#### Stored rows

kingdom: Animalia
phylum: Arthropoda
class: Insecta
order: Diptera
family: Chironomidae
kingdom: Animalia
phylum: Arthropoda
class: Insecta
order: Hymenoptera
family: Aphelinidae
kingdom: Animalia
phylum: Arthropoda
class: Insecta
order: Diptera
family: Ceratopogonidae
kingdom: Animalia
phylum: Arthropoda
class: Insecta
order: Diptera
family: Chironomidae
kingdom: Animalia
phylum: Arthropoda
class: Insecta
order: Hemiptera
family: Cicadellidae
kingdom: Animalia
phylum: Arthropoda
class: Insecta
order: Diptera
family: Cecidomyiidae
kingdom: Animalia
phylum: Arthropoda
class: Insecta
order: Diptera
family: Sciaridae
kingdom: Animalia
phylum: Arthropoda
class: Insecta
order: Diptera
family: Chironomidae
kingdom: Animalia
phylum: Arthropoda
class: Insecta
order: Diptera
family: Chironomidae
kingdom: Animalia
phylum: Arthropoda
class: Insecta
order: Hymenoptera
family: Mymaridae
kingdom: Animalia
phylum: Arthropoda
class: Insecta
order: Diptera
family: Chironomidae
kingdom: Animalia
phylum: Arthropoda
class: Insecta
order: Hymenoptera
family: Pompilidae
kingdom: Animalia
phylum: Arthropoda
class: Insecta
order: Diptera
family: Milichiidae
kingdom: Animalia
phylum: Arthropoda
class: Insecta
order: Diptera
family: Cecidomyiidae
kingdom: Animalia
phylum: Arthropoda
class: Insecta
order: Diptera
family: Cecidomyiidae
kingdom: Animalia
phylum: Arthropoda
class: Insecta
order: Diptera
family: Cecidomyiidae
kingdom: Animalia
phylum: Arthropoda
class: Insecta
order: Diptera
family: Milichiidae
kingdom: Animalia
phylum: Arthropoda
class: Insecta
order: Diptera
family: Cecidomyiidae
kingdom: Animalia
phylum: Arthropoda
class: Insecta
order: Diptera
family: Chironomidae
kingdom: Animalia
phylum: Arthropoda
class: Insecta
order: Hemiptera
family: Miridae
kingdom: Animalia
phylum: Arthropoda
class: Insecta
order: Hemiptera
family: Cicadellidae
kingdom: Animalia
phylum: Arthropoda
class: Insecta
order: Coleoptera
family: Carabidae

########

**Exercise**
Please reproduce the lines of the records above, starting at the line that contains "family: Miridae" and ending at the final line of the records.

**Answer to the exercise**
family: Miridae
kingdom: Animalia
phylum: Arthropoda
class: Insecta
order: Hemiptera
family: Cicadellidae
kingdom: Animalia
phylum: Arthropoda
class: Insecta
order: Coleoptera
family: Carabidae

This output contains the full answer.